■ Data extract
Segment Open
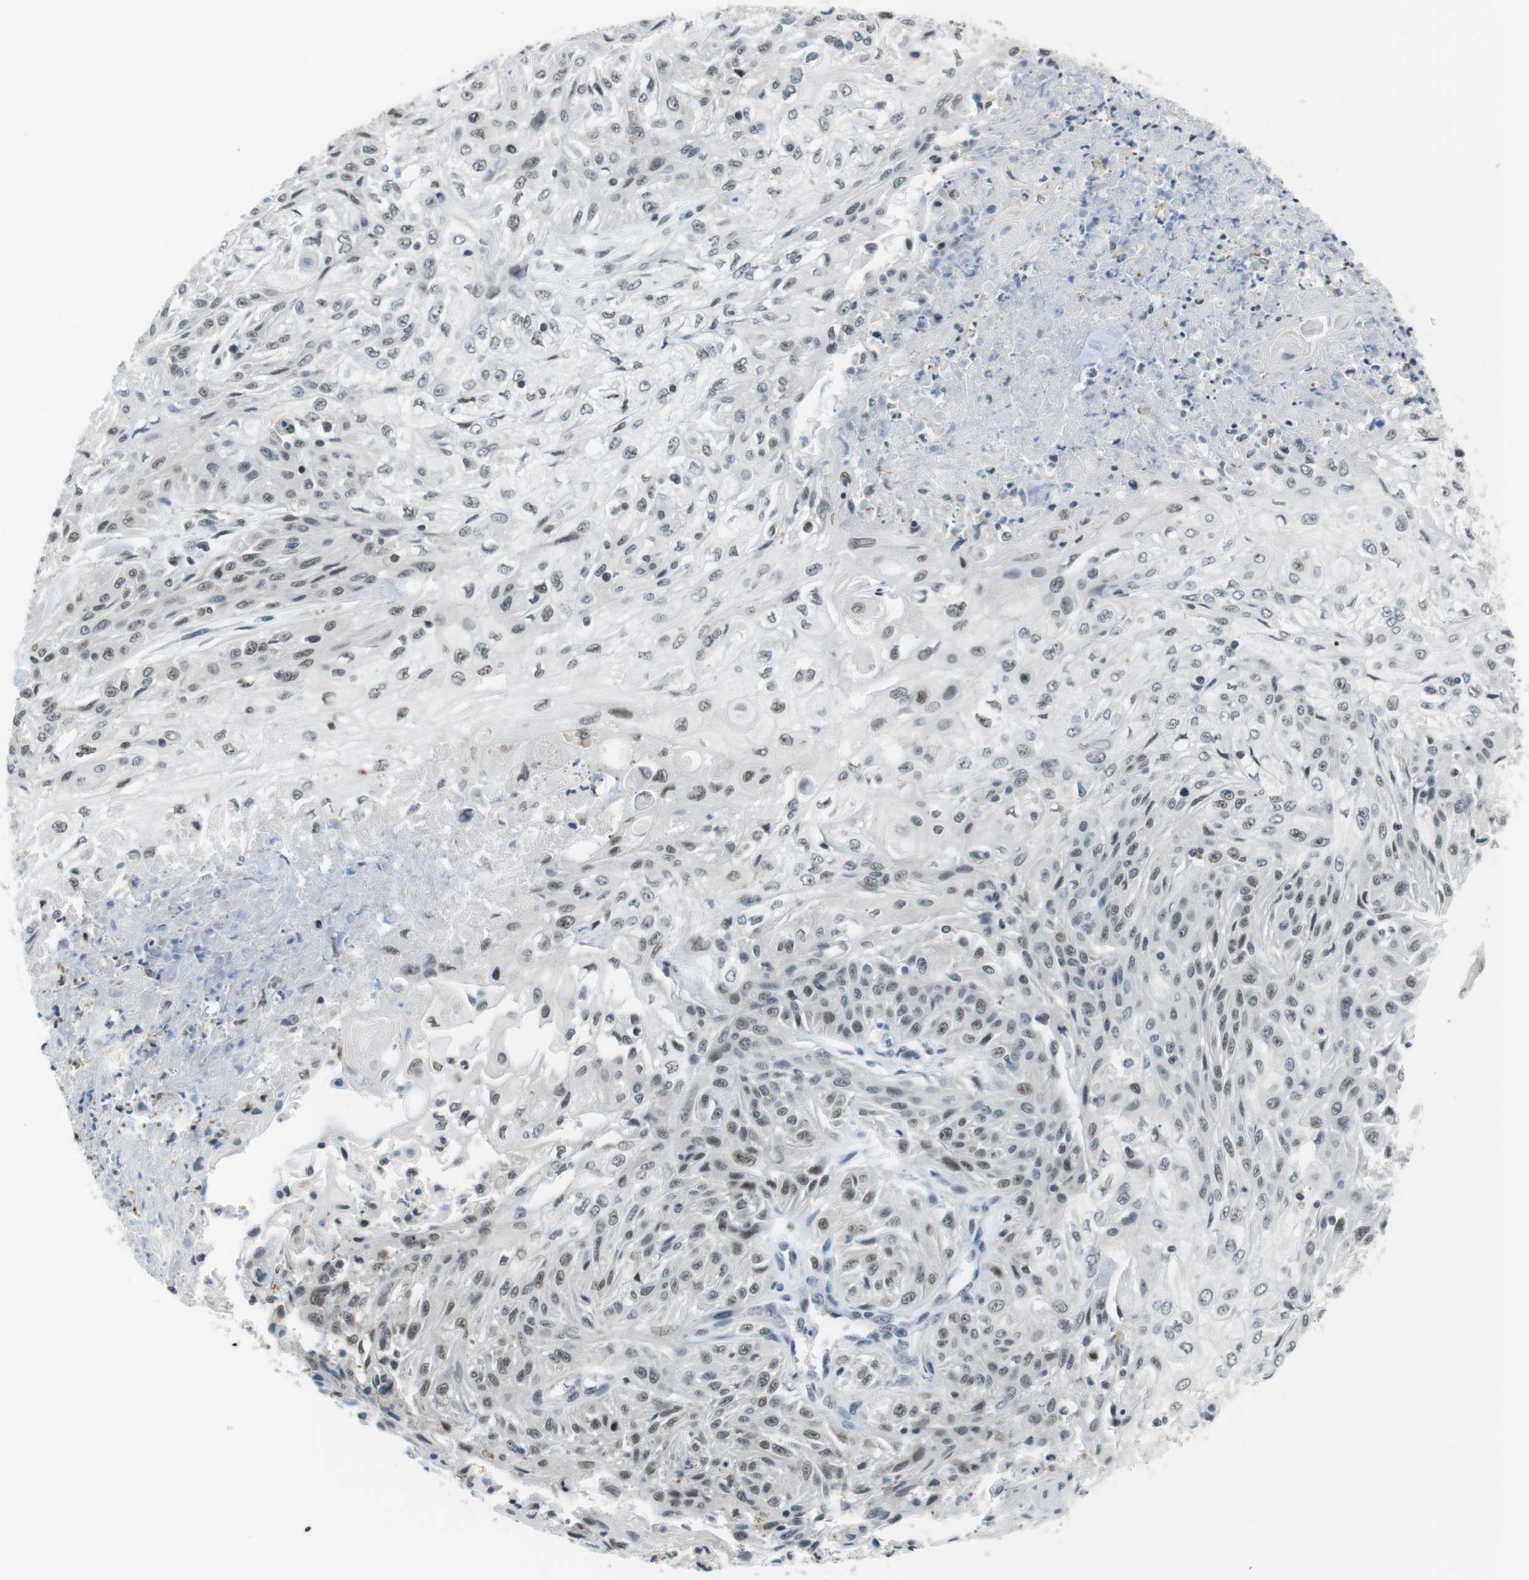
{"staining": {"intensity": "weak", "quantity": "<25%", "location": "nuclear"}, "tissue": "skin cancer", "cell_type": "Tumor cells", "image_type": "cancer", "snomed": [{"axis": "morphology", "description": "Squamous cell carcinoma, NOS"}, {"axis": "topography", "description": "Skin"}], "caption": "A histopathology image of skin cancer (squamous cell carcinoma) stained for a protein shows no brown staining in tumor cells.", "gene": "USP7", "patient": {"sex": "male", "age": 75}}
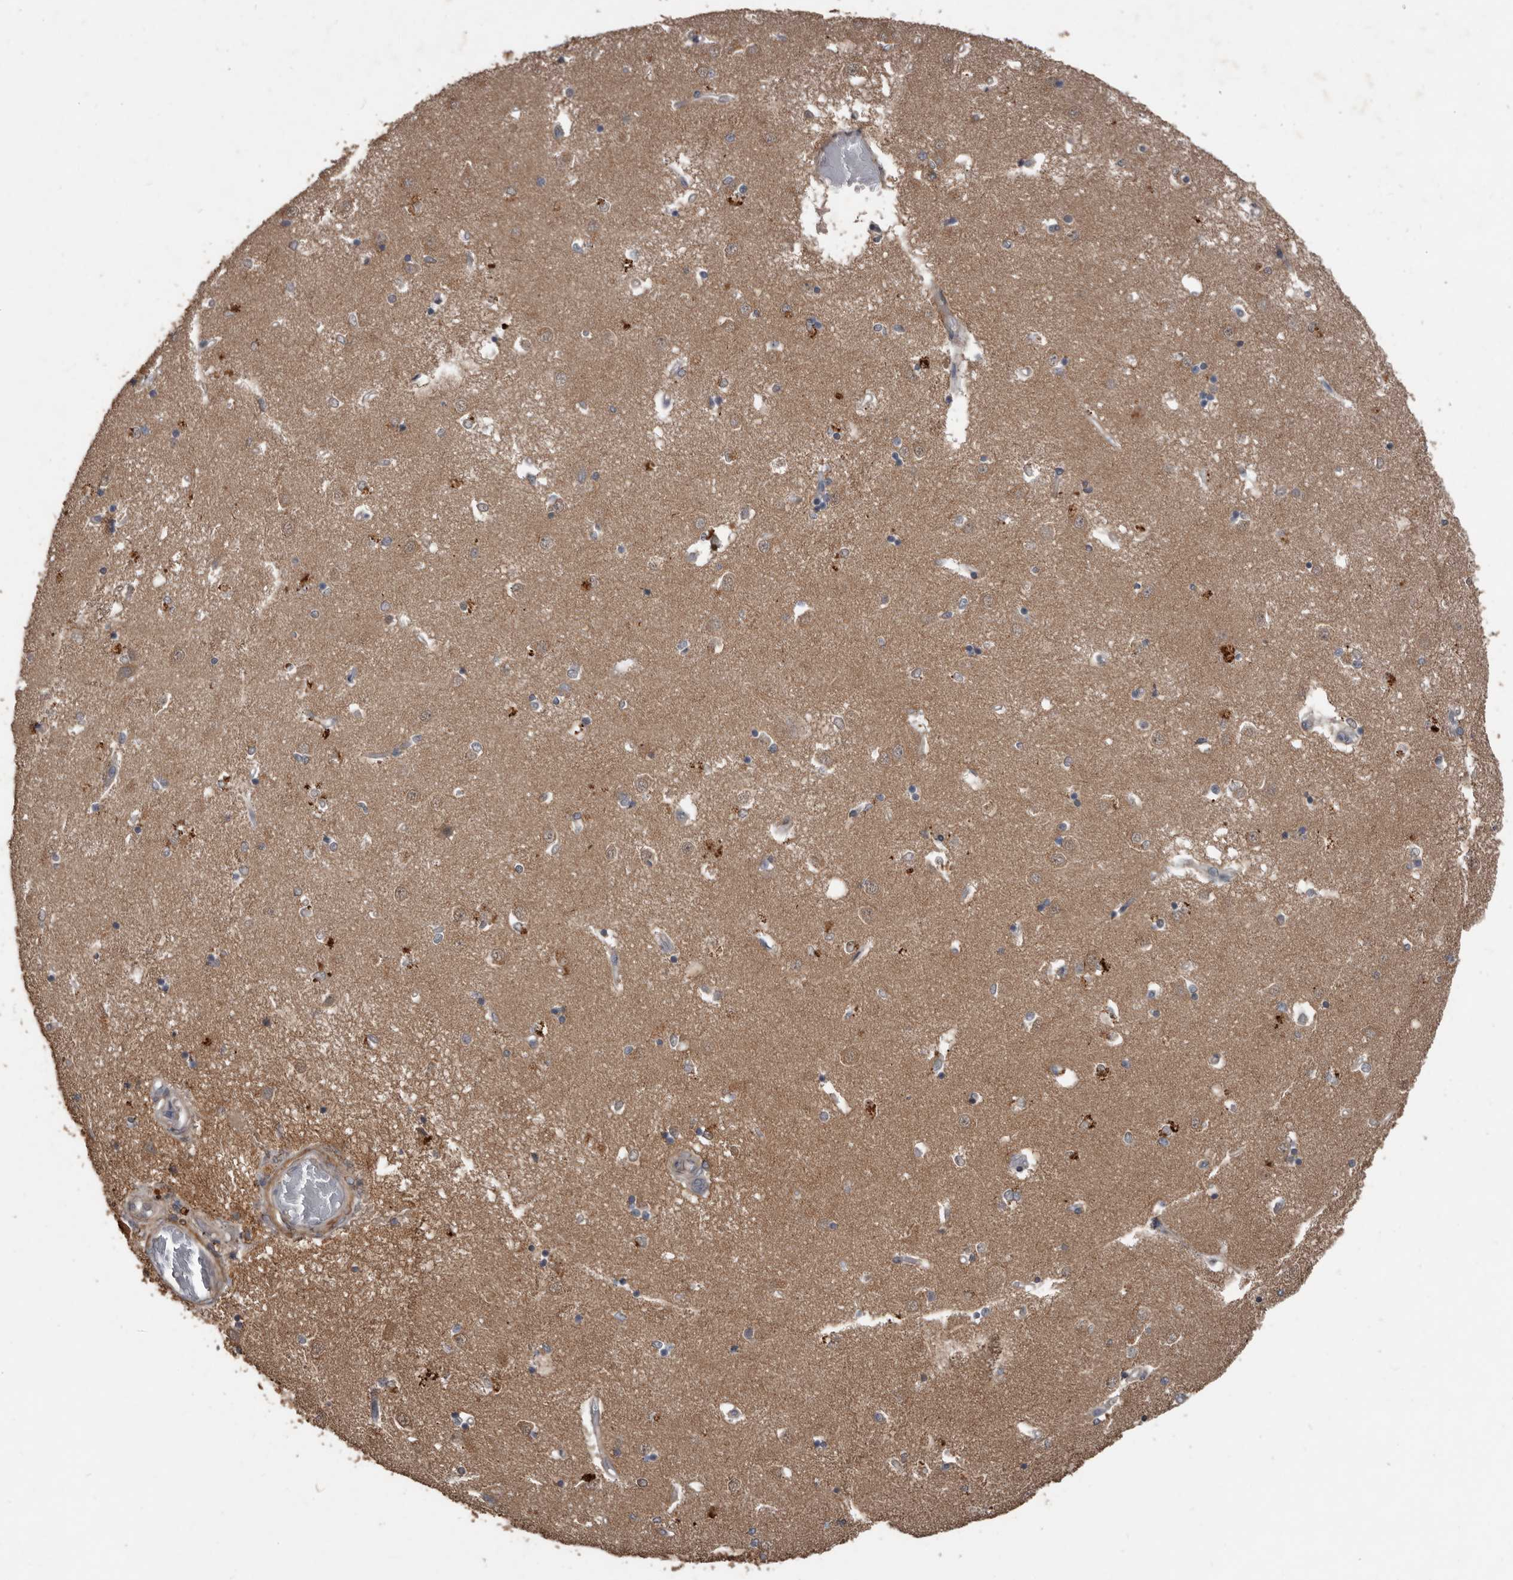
{"staining": {"intensity": "weak", "quantity": "<25%", "location": "cytoplasmic/membranous"}, "tissue": "caudate", "cell_type": "Glial cells", "image_type": "normal", "snomed": [{"axis": "morphology", "description": "Normal tissue, NOS"}, {"axis": "topography", "description": "Lateral ventricle wall"}], "caption": "Micrograph shows no protein staining in glial cells of normal caudate.", "gene": "BAMBI", "patient": {"sex": "male", "age": 45}}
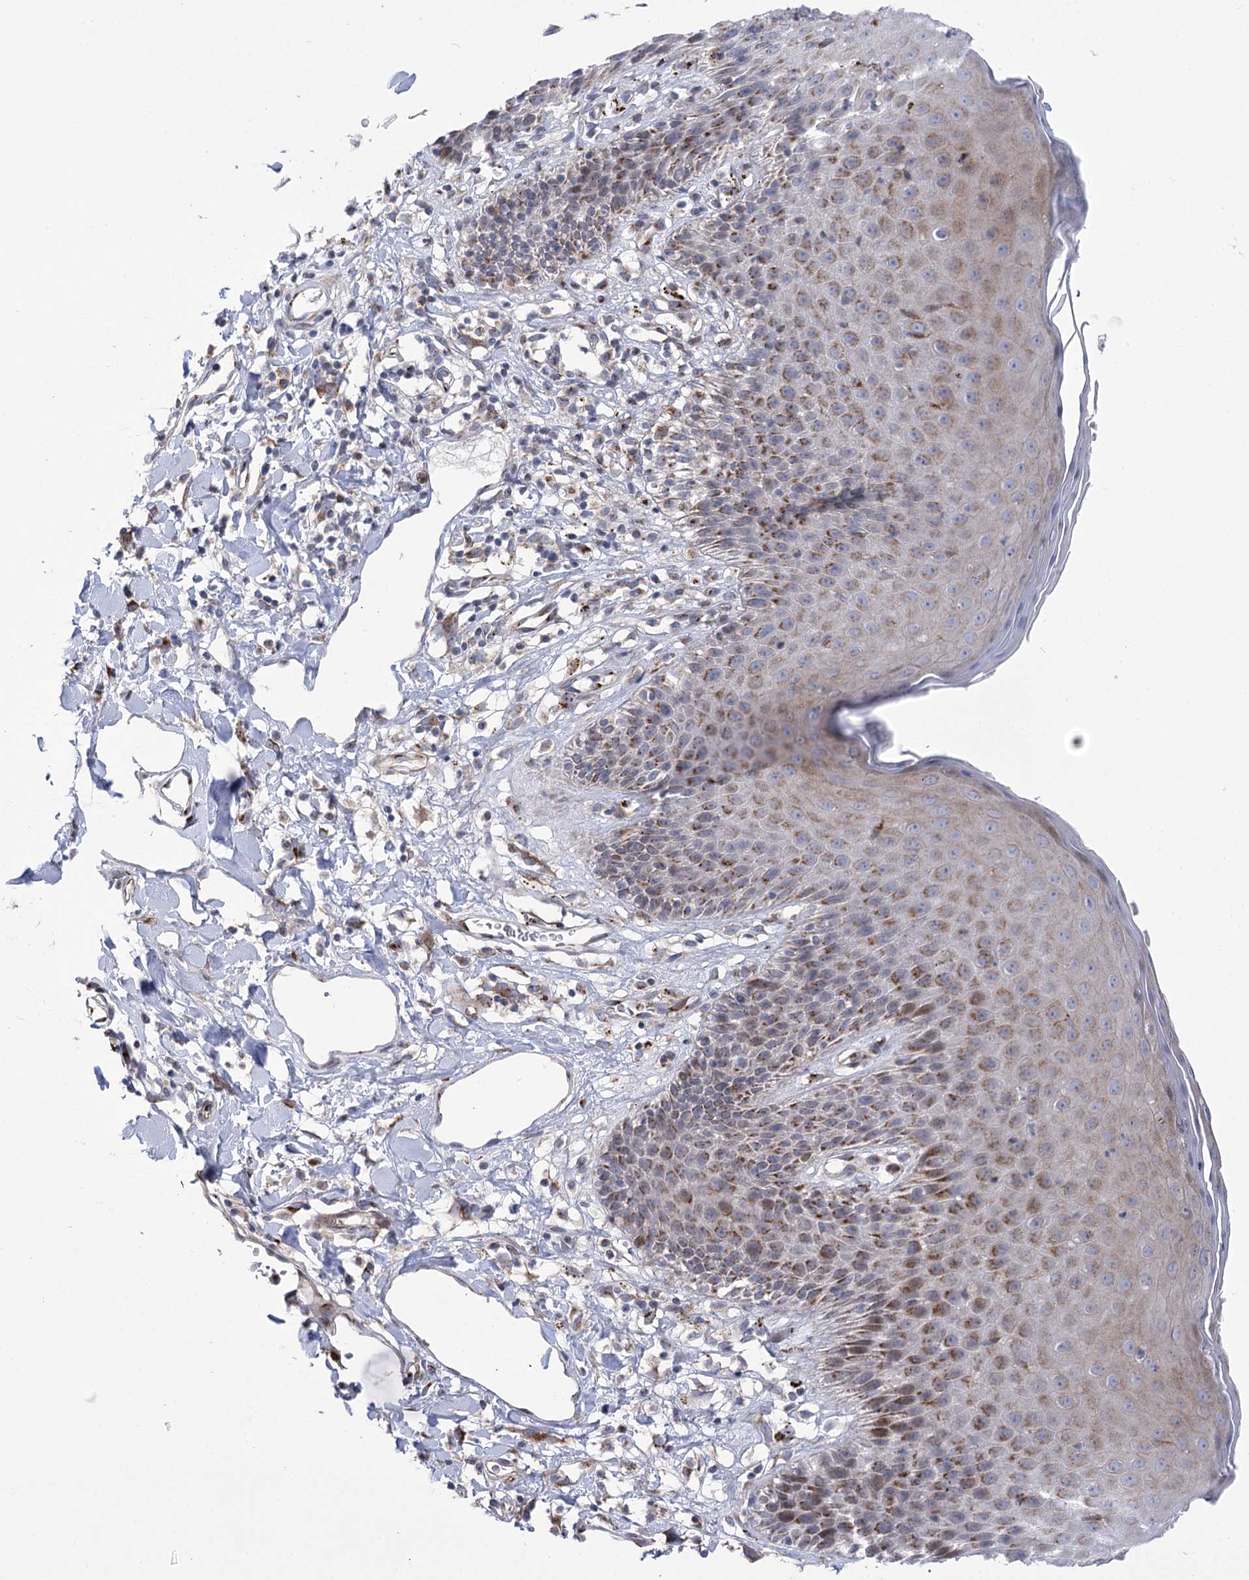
{"staining": {"intensity": "moderate", "quantity": "25%-75%", "location": "cytoplasmic/membranous"}, "tissue": "skin", "cell_type": "Epidermal cells", "image_type": "normal", "snomed": [{"axis": "morphology", "description": "Normal tissue, NOS"}, {"axis": "topography", "description": "Vulva"}], "caption": "Immunohistochemistry histopathology image of normal skin: skin stained using immunohistochemistry reveals medium levels of moderate protein expression localized specifically in the cytoplasmic/membranous of epidermal cells, appearing as a cytoplasmic/membranous brown color.", "gene": "NME7", "patient": {"sex": "female", "age": 68}}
Segment Closed
Output the listing above in full, exactly. No images.

{"staining": {"intensity": "weak", "quantity": "<25%", "location": "nuclear"}, "tissue": "skin cancer", "cell_type": "Tumor cells", "image_type": "cancer", "snomed": [{"axis": "morphology", "description": "Squamous cell carcinoma, NOS"}, {"axis": "topography", "description": "Skin"}], "caption": "A histopathology image of skin cancer (squamous cell carcinoma) stained for a protein shows no brown staining in tumor cells.", "gene": "USP7", "patient": {"sex": "male", "age": 75}}
{"staining": {"intensity": "weak", "quantity": "<25%", "location": "cytoplasmic/membranous"}, "tissue": "caudate", "cell_type": "Glial cells", "image_type": "normal", "snomed": [{"axis": "morphology", "description": "Normal tissue, NOS"}, {"axis": "topography", "description": "Lateral ventricle wall"}], "caption": "Micrograph shows no protein staining in glial cells of normal caudate.", "gene": "BAMBI", "patient": {"sex": "male", "age": 45}}
{"staining": {"intensity": "moderate", "quantity": "25%-75%", "location": "cytoplasmic/membranous"}, "tissue": "skin", "cell_type": "Epidermal cells", "image_type": "normal", "snomed": [{"axis": "morphology", "description": "Normal tissue, NOS"}, {"axis": "topography", "description": "Vulva"}], "caption": "Immunohistochemistry histopathology image of normal skin: skin stained using immunohistochemistry reveals medium levels of moderate protein expression localized specifically in the cytoplasmic/membranous of epidermal cells, appearing as a cytoplasmic/membranous brown color.", "gene": "NME7", "patient": {"sex": "female", "age": 68}}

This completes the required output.